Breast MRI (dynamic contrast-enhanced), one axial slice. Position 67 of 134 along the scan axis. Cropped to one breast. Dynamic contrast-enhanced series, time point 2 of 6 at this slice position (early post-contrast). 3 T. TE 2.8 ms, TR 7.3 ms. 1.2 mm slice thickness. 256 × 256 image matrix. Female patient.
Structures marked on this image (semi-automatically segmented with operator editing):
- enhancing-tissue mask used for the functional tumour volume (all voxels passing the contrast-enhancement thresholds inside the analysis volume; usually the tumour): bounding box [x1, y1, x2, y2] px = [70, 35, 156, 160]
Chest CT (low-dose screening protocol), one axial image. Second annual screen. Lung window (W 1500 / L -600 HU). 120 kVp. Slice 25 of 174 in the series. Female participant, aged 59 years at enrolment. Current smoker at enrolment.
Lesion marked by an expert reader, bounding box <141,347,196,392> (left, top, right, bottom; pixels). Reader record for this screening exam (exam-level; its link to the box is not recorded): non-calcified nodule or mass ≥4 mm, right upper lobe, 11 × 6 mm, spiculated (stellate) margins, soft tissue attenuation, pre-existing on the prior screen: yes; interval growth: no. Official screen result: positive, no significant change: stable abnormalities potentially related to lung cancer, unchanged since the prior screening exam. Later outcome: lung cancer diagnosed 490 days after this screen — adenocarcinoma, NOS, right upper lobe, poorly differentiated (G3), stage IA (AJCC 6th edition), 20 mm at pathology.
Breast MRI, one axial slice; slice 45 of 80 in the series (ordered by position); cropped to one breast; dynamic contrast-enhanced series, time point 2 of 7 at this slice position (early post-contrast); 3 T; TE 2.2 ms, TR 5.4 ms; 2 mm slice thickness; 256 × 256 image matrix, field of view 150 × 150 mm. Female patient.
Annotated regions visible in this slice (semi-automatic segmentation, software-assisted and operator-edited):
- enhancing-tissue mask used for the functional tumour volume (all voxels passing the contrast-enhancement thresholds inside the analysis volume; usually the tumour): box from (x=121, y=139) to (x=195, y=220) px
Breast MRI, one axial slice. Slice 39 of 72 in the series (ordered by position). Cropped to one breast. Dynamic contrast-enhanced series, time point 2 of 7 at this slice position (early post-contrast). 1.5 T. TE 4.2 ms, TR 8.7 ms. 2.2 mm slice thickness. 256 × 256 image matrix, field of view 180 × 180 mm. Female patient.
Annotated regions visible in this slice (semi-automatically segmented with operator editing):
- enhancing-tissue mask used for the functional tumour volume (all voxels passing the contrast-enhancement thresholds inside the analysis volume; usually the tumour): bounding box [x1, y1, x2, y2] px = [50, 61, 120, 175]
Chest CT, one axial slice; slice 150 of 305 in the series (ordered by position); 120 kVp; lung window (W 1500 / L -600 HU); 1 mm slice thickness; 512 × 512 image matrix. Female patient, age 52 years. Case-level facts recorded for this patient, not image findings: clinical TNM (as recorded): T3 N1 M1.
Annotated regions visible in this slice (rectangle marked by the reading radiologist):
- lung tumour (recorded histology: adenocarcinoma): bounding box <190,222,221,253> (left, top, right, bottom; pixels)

★ ★ ★ ★

- [WHAT IS NEEDED] Go through the records and show every line with the string "automatically" in it.

- [ANSWER SPACE]
Structures marked on this image (semi-automatically segmented with operator editing):
Annotated regions visible in this slice (semi-automatically segmented with operator editing):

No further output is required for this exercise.